The hottest two catchers in the Major League Baseball market this off-season were Yasmani Grandal and J.T. Realmuto. Yet as statistics help redefine what we perceive as valuable in baseball, it does beg the question just what we value in those who play catcher and what they bring to a baseball team.
The value of pitch-framing really started gaining traction a few years ago, perhaps personified by Jason Castro and the 3 year $24M contract he signed with the Minnesota Twins before the 2017 season. It was not for his offense, as he was roughly a .220 career hitter who would get you about 10 home runs a season. It was for his defense – particularly his pitch framing. According to statcorner, he was among the best in the game in 2016 by various ratios, including the fact that 8.3% of balls he caught outside of the strike zone got called strikes. That was good for 5th in the league that year.
Second in the league in 2016-2018 thought was Yasmani Grandal. Despite some of his defensive miscues that were on display in the 2018 Playoffs – the guy turns a lot of pitches that are borderline or even balls – into strikes. Not to mention a much better hitter by any standard than Jason Castro. Consequently he signed a 1 year $18M contract with the Brewers even after turning down a 4 year, $60M contract offer from the Mets.
With J.T. Realmuto, he delivers in many of the offensive categories that is lacking from modern catchers. Which by the way is also how it used to be. While pitch framing certainly is still worth considering and studying, this FanGraphs article also points out that we are starting to see a lot more variance in how we can study and view it. In other words – while there are still going to be a few outliers that are consistent and make a big difference – the majority of catchers will fluctuate year to year and how they measure in regards to pitch framing statistics. In one word to say how some catchers rate stronger year by year? Luck.
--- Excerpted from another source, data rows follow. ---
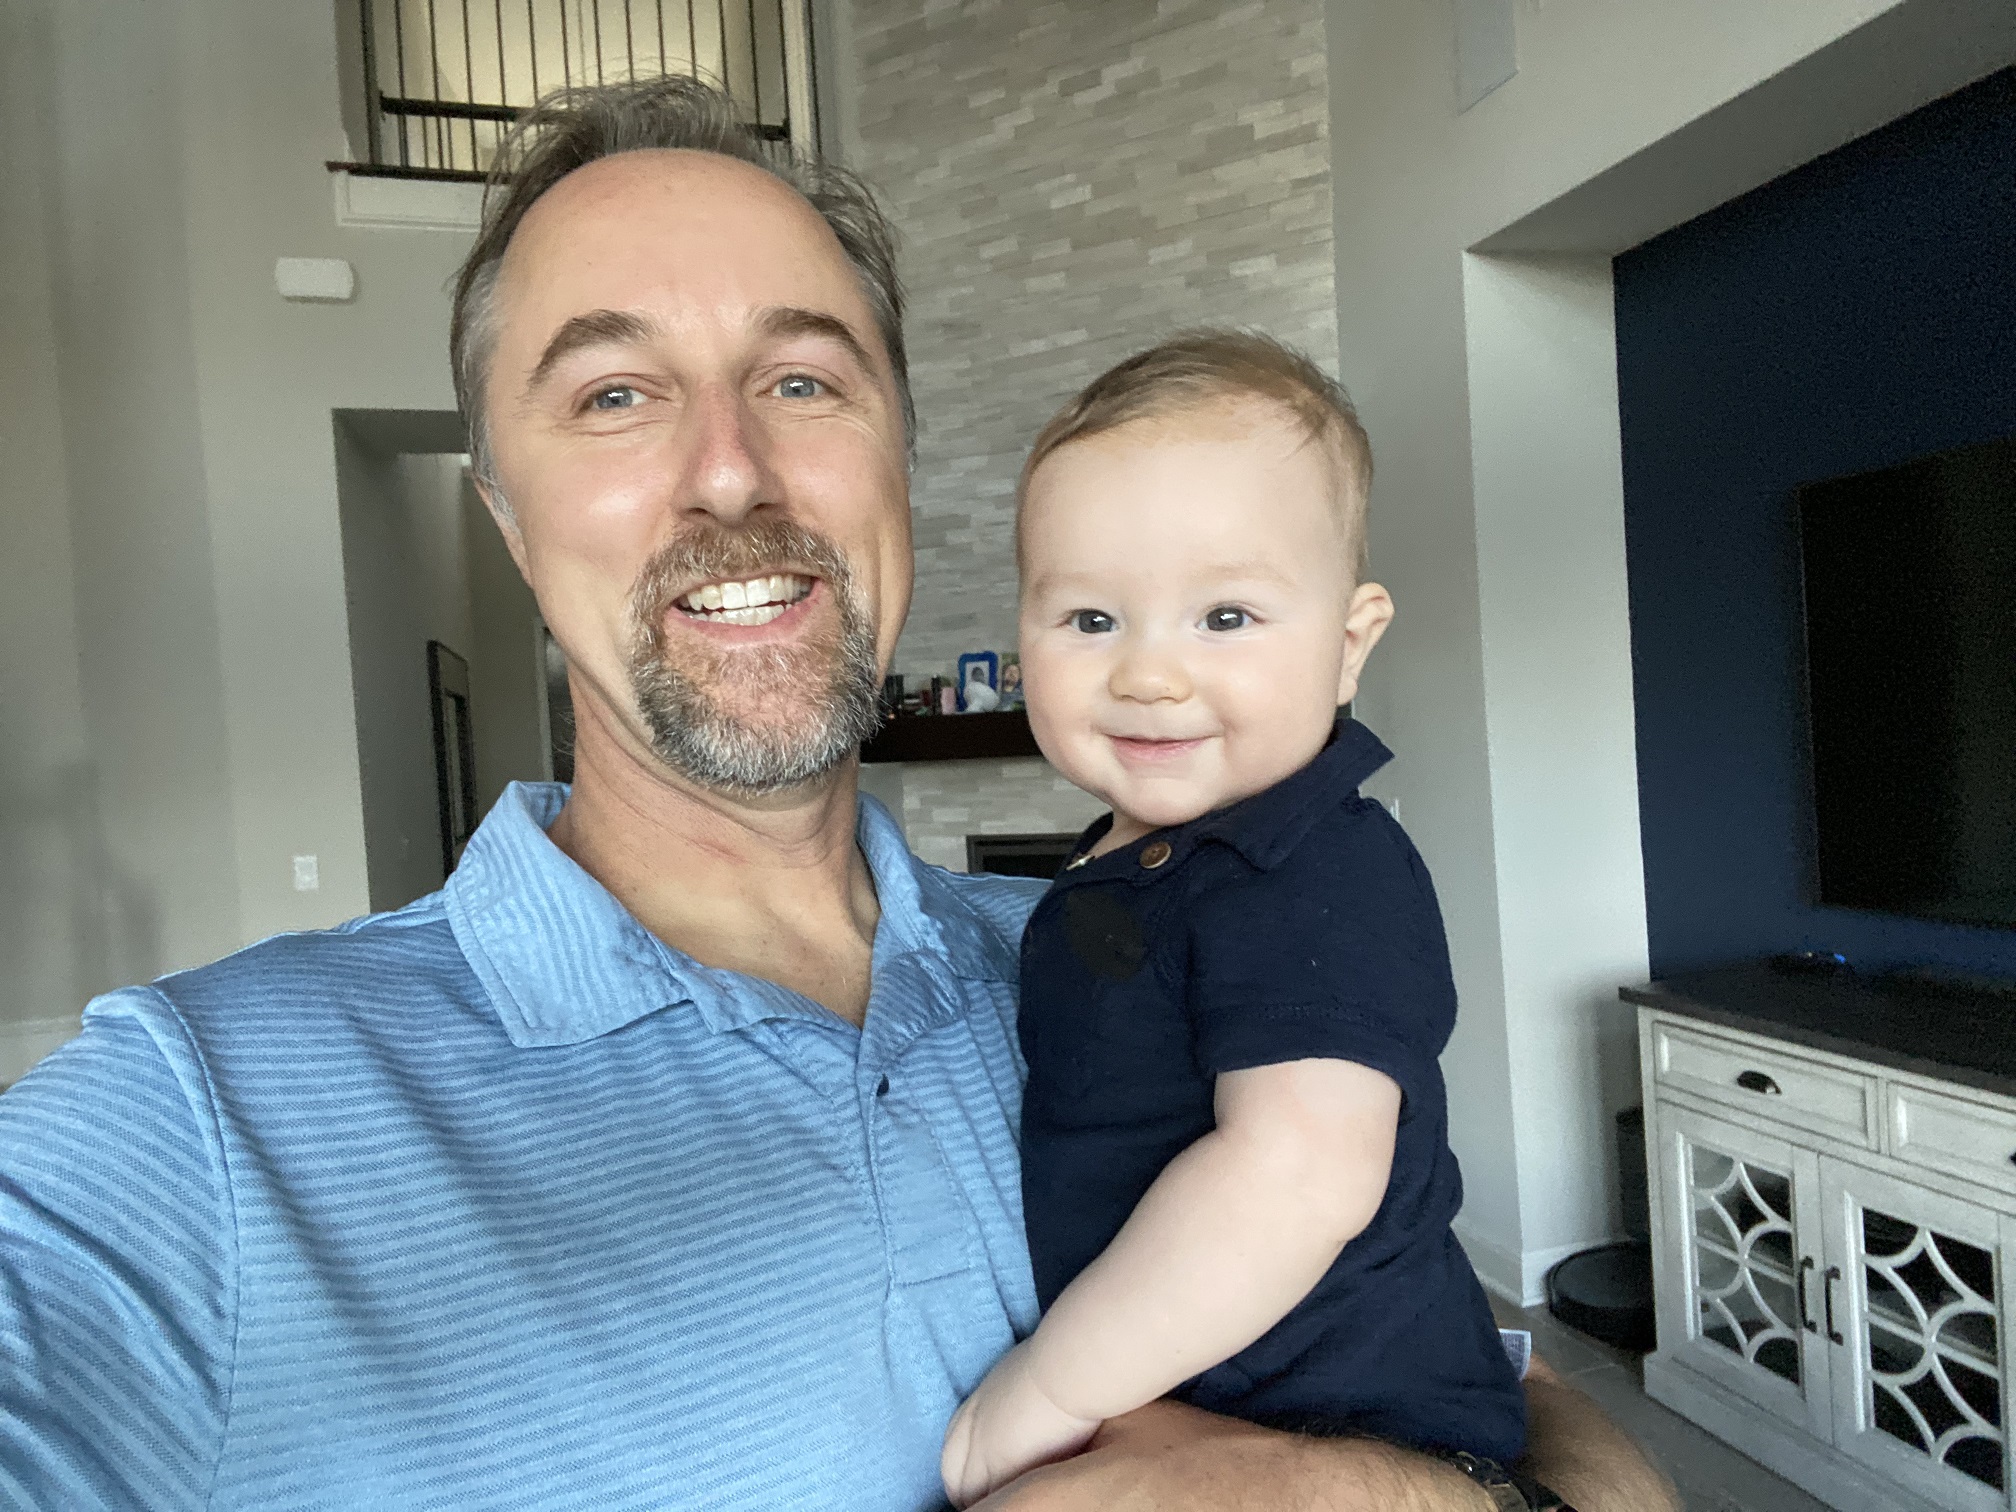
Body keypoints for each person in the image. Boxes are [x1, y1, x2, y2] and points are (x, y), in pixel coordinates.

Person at [0, 75, 1677, 1511]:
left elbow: (1532, 1406)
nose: (731, 468)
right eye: (614, 394)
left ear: (899, 469)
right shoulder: (192, 1120)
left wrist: (1350, 1493)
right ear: (508, 515)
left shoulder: (1113, 940)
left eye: (803, 379)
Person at [943, 333, 1521, 1507]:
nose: (1149, 675)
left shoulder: (1313, 866)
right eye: (1091, 620)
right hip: (1201, 1388)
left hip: (1347, 1418)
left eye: (1226, 616)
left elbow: (1296, 1174)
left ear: (1349, 646)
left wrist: (1052, 1386)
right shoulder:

From the article:
Even if everyone were exactly the same, there would still be variation, because the baseball season isn’t infinitely long. If every team, for example, were a true-talent .500 ballclub, a season would still end up with 90-win teams and 90-loss teams. You could detect this volatility because, in subsequent years, you’d observe further randomness. Performances wouldn’t correlate so well year to year. That’s what we’re seeing with framers.
Realmuto is only 26, under contract through 2020, and stuck on a bad team. In 2018, Realmuto was the best hitting catcher, hitting .277 with an OBP of .340 and OPS of .825. Yadier Molina still sat in there in second place at .261/.314/.750. By contract 10 years ago in 2008 Joe Mauer hit .328/.413/.864 and Brian McCann was second at .301/.373/.896. The 1998 stats aren’t worth looking at because, you know, steroids.
The point being that many teams are moving offensive-minded catchers to other positions that are easier on their bodies like first base or left field. Realmuto seeks to gain from that shift. There are still guys out there like Russell Martin who stand out for their team leadership and handling of a pitching staff which are slowly becoming quantified numbers. The Phillies have a stud in Jorge Alfaro whose arm strength is very impressive.
For now, the Marlins are holding onto Realmuto but with less than two weeks until pitchers and catchers report he is expected to be with another team by then. The Reds are a strong contender who look to shake up the NL Central after early front runners Dodgers went with the aforementioned former Dodger Martin and appear willing to give up some solid players to get him. We should find out soon. As much as baseball is valuing defensive metrics particularly with catchers, a quality young hitter like Realmuto is still a powerful trade chip for the hapless Miami Marlins.